## TASK DESCRIPTION
In the records below, begin at the line containing "124.3 (2) |" and end at the line containing "C1—C6—H3 | 109.5 |"; quote every line in that span exactly, including both boundary lines, and no others.

Saved data entries
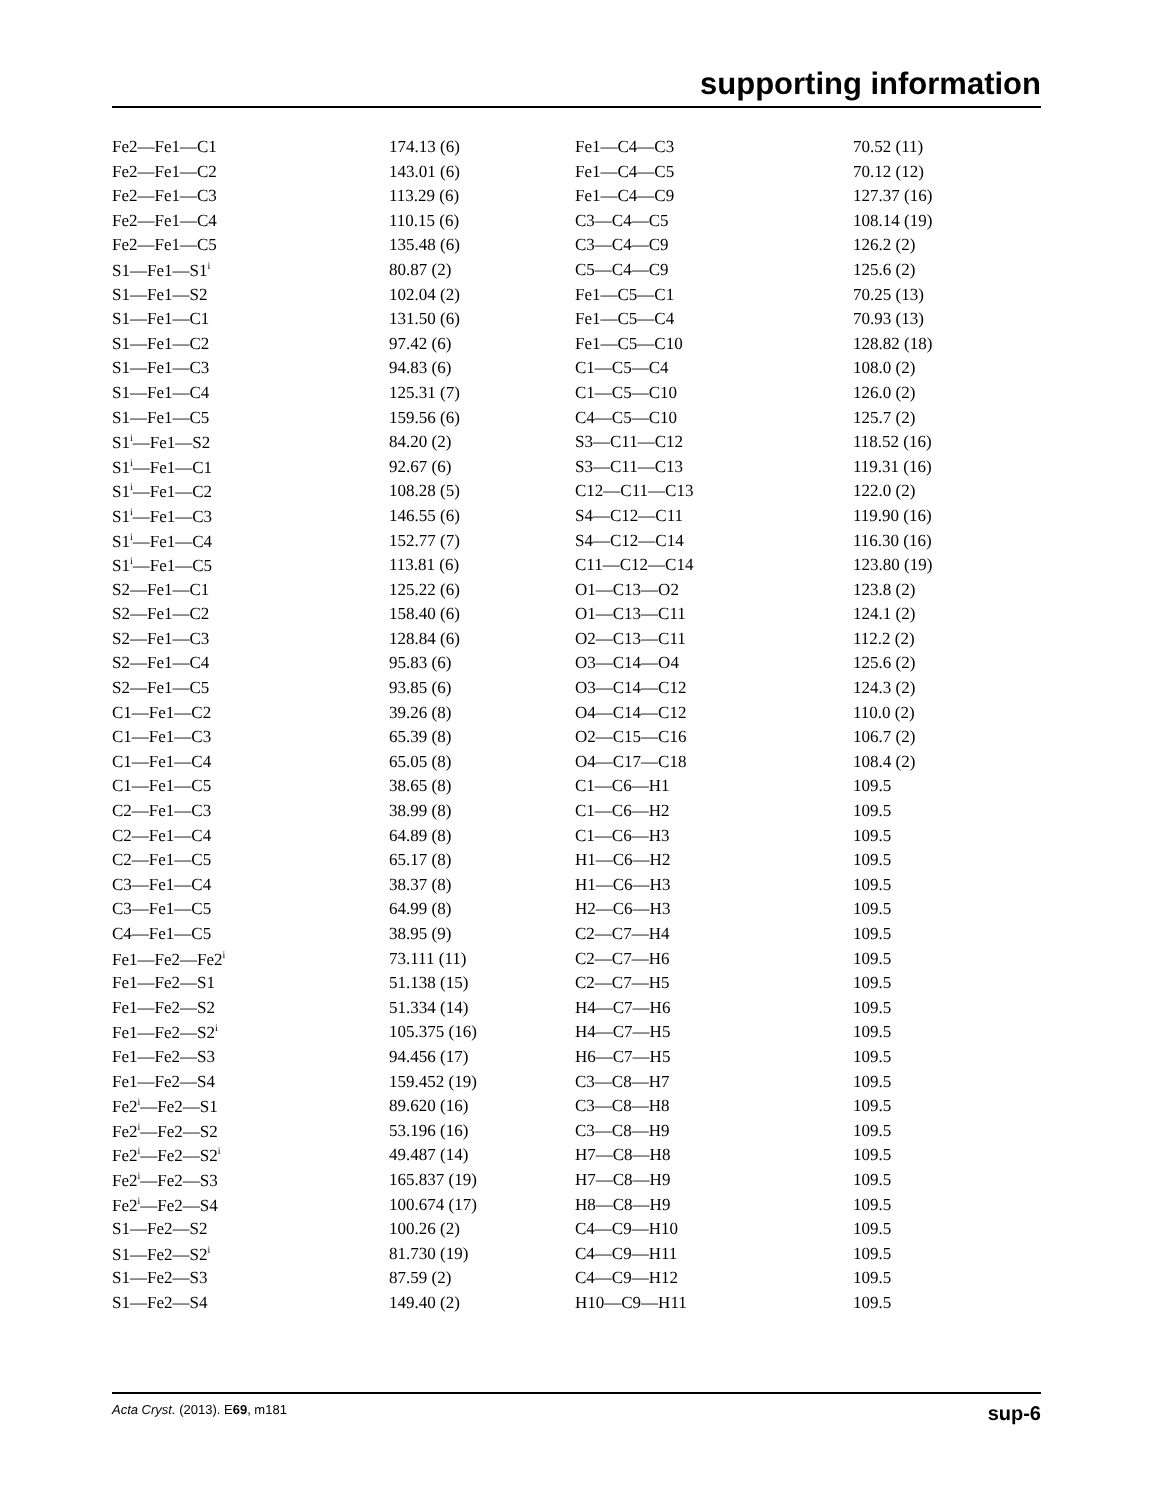supporting information
| Fe2—Fe1—C1 | 174.13 (6) | Fe1—C4—C3 | 70.52 (11) |
| Fe2—Fe1—C2 | 143.01 (6) | Fe1—C4—C5 | 70.12 (12) |
| Fe2—Fe1—C3 | 113.29 (6) | Fe1—C4—C9 | 127.37 (16) |
| Fe2—Fe1—C4 | 110.15 (6) | C3—C4—C5 | 108.14 (19) |
| Fe2—Fe1—C5 | 135.48 (6) | C3—C4—C9 | 126.2 (2) |
| S1—Fe1—S1<sup>i</sup> | 80.87 (2) | C5—C4—C9 | 125.6 (2) |
| S1—Fe1—S2 | 102.04 (2) | Fe1—C5—C1 | 70.25 (13) |
| S1—Fe1—C1 | 131.50 (6) | Fe1—C5—C4 | 70.93 (13) |
| S1—Fe1—C2 | 97.42 (6) | Fe1—C5—C10 | 128.82 (18) |
| S1—Fe1—C3 | 94.83 (6) | C1—C5—C4 | 108.0 (2) |
| S1—Fe1—C4 | 125.31 (7) | C1—C5—C10 | 126.0 (2) |
| S1—Fe1—C5 | 159.56 (6) | C4—C5—C10 | 125.7 (2) |
| S1<sup>i</sup>—Fe1—S2 | 84.20 (2) | S3—C11—C12 | 118.52 (16) |
| S1<sup>i</sup>—Fe1—C1 | 92.67 (6) | S3—C11—C13 | 119.31 (16) |
| S1<sup>i</sup>—Fe1—C2 | 108.28 (5) | C12—C11—C13 | 122.0 (2) |
| S1<sup>i</sup>—Fe1—C3 | 146.55 (6) | S4—C12—C11 | 119.90 (16) |
| S1<sup>i</sup>—Fe1—C4 | 152.77 (7) | S4—C12—C14 | 116.30 (16) |
| S1<sup>i</sup>—Fe1—C5 | 113.81 (6) | C11—C12—C14 | 123.80 (19) |
| S2—Fe1—C1 | 125.22 (6) | O1—C13—O2 | 123.8 (2) |
| S2—Fe1—C2 | 158.40 (6) | O1—C13—C11 | 124.1 (2) |
| S2—Fe1—C3 | 128.84 (6) | O2—C13—C11 | 112.2 (2) |
| S2—Fe1—C4 | 95.83 (6) | O3—C14—O4 | 125.6 (2) |
| S2—Fe1—C5 | 93.85 (6) | O3—C14—C12 | 124.3 (2) |
| C1—Fe1—C2 | 39.26 (8) | O4—C14—C12 | 110.0 (2) |
| C1—Fe1—C3 | 65.39 (8) | O2—C15—C16 | 106.7 (2) |
| C1—Fe1—C4 | 65.05 (8) | O4—C17—C18 | 108.4 (2) |
| C1—Fe1—C5 | 38.65 (8) | C1—C6—H1 | 109.5 |
| C2—Fe1—C3 | 38.99 (8) | C1—C6—H2 | 109.5 |
| C2—Fe1—C4 | 64.89 (8) | C1—C6—H3 | 109.5 |
| C2—Fe1—C5 | 65.17 (8) | H1—C6—H2 | 109.5 |
| C3—Fe1—C4 | 38.37 (8) | H1—C6—H3 | 109.5 |
| C3—Fe1—C5 | 64.99 (8) | H2—C6—H3 | 109.5 |
| C4—Fe1—C5 | 38.95 (9) | C2—C7—H4 | 109.5 |
| Fe1—Fe2—Fe2<sup>i</sup> | 73.111 (11) | C2—C7—H6 | 109.5 |
| Fe1—Fe2—S1 | 51.138 (15) | C2—C7—H5 | 109.5 |
| Fe1—Fe2—S2 | 51.334 (14) | H4—C7—H6 | 109.5 |
| Fe1—Fe2—S2<sup>i</sup> | 105.375 (16) | H4—C7—H5 | 109.5 |
| Fe1—Fe2—S3 | 94.456 (17) | H6—C7—H5 | 109.5 |
| Fe1—Fe2—S4 | 159.452 (19) | C3—C8—H7 | 109.5 |
| Fe2<sup>i</sup>—Fe2—S1 | 89.620 (16) | C3—C8—H8 | 109.5 |
| Fe2<sup>i</sup>—Fe2—S2 | 53.196 (16) | C3—C8—H9 | 109.5 |
| Fe2<sup>i</sup>—Fe2—S2<sup>i</sup> | 49.487 (14) | H7—C8—H8 | 109.5 |
| Fe2<sup>i</sup>—Fe2—S3 | 165.837 (19) | H7—C8—H9 | 109.5 |
| Fe2<sup>i</sup>—Fe2—S4 | 100.674 (17) | H8—C8—H9 | 109.5 |
| S1—Fe2—S2 | 100.26 (2) | C4—C9—H10 | 109.5 |
| S1—Fe2—S2<sup>i</sup> | 81.730 (19) | C4—C9—H11 | 109.5 |
| S1—Fe2—S3 | 87.59 (2) | C4—C9—H12 | 109.5 |
| S1—Fe2—S4 | 149.40 (2) | H10—C9—H11 | 109.5 |
Acta Cryst. (2013). E69, m181 sup-6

## RESPONSE AREA
| S2—Fe1—C5 | 93.85 (6) | O3—C14—C12 | 124.3 (2) |
| C1—Fe1—C2 | 39.26 (8) | O4—C14—C12 | 110.0 (2) |
| C1—Fe1—C3 | 65.39 (8) | O2—C15—C16 | 106.7 (2) |
| C1—Fe1—C4 | 65.05 (8) | O4—C17—C18 | 108.4 (2) |
| C1—Fe1—C5 | 38.65 (8) | C1—C6—H1 | 109.5 |
| C2—Fe1—C3 | 38.99 (8) | C1—C6—H2 | 109.5 |
| C2—Fe1—C4 | 64.89 (8) | C1—C6—H3 | 109.5 |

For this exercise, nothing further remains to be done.